Even when that trailer inched forward, we had the 4 support vehicles still blocking our turn off. They could have closed the gap! But no. They were like a Devil's Handmaiden refusing to move the conveyor forward. A big open space between their trucks and the back of that trailer. Finally, Bootsy, a forward type, went up and asked them if they could pull up JUST TEN FEET so we could get through. By now, there was a FedEx truck waiting behind US.

The cluckfusters complied, and we went dashing through the dust. I got home at 1:30. In the time I was away from home today, I could have driven to the point we're meeting The Pony on...er...TODAY! I wrote this Friday, but you'll read it Saturday. Maybe.

PICS OR IT DIDN'T HAPPEN!


I didn't think to take a picture before. This is right before I made my left turn. They are closing up that gap to give us access to our road. You can't see the magnitude of the doublewide, which is balanced across that concreted low-water dip.

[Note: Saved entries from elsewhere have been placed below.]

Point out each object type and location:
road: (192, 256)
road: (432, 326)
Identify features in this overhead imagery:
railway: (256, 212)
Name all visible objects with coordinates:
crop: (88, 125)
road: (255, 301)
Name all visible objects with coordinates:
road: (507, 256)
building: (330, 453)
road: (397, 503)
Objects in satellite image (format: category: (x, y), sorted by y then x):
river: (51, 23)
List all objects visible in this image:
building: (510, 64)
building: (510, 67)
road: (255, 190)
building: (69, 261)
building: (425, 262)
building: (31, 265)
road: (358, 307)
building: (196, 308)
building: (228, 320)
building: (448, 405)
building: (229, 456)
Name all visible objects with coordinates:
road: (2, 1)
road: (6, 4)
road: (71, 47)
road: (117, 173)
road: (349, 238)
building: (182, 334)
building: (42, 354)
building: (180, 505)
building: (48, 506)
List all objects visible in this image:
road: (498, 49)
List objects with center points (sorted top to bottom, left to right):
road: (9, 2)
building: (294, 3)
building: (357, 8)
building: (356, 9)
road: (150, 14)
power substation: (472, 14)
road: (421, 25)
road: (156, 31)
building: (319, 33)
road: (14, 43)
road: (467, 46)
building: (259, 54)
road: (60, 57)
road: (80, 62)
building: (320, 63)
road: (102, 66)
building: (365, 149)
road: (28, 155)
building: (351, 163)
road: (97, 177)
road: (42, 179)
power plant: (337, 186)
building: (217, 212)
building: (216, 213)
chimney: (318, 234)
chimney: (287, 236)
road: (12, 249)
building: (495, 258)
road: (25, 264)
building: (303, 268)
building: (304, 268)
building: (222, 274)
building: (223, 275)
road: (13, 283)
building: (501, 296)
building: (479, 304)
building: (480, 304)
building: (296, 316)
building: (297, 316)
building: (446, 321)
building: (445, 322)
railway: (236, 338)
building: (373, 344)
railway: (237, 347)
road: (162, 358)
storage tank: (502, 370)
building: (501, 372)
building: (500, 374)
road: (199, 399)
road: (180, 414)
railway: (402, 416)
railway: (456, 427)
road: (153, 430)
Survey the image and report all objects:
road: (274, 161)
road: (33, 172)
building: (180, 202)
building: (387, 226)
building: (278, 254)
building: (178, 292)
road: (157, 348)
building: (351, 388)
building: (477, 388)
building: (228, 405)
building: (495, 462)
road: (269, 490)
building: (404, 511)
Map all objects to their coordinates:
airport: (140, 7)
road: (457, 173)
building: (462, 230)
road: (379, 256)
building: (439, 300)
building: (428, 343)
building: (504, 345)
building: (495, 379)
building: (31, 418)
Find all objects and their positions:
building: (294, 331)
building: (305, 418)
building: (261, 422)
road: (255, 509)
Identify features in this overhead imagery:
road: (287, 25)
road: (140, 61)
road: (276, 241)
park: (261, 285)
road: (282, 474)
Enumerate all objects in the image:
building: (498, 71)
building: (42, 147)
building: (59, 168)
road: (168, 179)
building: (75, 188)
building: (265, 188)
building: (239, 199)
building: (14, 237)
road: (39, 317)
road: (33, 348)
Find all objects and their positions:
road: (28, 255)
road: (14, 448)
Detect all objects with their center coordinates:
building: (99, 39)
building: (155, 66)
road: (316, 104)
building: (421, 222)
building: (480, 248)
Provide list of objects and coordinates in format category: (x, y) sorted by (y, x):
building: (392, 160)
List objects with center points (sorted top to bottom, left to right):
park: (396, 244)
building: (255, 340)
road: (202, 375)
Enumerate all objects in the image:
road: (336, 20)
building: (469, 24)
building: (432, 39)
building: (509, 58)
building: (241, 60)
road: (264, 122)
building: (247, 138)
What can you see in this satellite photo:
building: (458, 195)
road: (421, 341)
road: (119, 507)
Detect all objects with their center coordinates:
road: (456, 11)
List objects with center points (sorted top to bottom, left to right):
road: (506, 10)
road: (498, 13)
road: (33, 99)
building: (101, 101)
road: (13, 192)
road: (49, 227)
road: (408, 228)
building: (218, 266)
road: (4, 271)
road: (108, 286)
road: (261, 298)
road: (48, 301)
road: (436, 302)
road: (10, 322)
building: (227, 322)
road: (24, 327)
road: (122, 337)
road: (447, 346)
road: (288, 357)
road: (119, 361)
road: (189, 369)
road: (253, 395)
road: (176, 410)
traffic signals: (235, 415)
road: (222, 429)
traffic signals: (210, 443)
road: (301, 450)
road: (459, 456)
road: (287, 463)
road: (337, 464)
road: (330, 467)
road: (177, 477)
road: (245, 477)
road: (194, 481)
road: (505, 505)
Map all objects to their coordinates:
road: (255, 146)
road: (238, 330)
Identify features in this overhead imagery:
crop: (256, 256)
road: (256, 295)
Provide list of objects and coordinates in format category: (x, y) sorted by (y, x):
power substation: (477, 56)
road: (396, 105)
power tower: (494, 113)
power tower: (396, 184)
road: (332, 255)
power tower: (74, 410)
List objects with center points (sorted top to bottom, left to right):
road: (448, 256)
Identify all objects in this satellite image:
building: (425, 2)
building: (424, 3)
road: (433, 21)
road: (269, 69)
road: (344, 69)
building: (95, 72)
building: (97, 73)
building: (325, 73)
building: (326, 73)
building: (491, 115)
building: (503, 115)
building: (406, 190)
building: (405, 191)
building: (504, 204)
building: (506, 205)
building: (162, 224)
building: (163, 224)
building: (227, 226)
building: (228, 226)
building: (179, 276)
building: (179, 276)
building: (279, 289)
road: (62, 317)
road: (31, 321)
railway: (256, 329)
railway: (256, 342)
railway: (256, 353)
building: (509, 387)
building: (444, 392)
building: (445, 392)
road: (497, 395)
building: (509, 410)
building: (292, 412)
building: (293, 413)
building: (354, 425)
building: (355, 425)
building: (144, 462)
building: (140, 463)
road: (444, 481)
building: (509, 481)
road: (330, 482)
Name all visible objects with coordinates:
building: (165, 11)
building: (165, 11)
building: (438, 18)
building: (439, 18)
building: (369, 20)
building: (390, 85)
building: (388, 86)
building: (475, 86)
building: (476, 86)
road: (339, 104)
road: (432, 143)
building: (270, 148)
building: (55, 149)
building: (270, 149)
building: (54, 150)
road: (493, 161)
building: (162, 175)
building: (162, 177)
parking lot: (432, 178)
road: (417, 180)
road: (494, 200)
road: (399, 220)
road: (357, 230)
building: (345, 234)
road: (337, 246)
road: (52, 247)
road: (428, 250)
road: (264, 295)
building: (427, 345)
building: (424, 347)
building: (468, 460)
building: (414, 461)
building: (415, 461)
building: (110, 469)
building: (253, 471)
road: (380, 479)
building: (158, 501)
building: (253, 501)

I was never so relieved to get home. People who take blood pressure medicine do not take kindly to being kept waiting when they've been holding it until they get home to their own bathroom.

4 comments:

Sioux Roslawski said...

I was stuck on Lindbergh for an hour and a half on Friday night. Stuck, as in not moving an inch. Cars in the ditch, cars that couldn't make it up icy hills, and yet when we could finally move, my clown car sailed along like a champ.

I hope you had a fun, safe trip today.

Anonymous said...

You did make it home!! Did you make it to the bathroom on time?

Hillbilly Mom said...

Sioux,
Farmer H made it home from a major town south of you JUST IN THE NICK OF TIME! He went to turn onto a lettered highway that brings him in the back way to Hillmomba, and saw a truck slide off the road. His own truck went sideways back into the fast lane, rather than the left turn lane where he was waiting to cross oncoming traffic.

Right after that, things went south quick. Our highway was closed between my bank town and bill-paying town. Farmer H talked to a guy who said it took him 4 hours to get from Fenton to Hillmomba.

Congrats on your clown car performance! I might let you drive me to the writer's conference this summer!

Hillbilly Mom said...

fishducky,
I did make it home yesterday. Easier than I did tonight. That's a story for elsewhere.

As for the bathroom...let's just say it was down to the wire. A photo finish. And nobody wants that photo!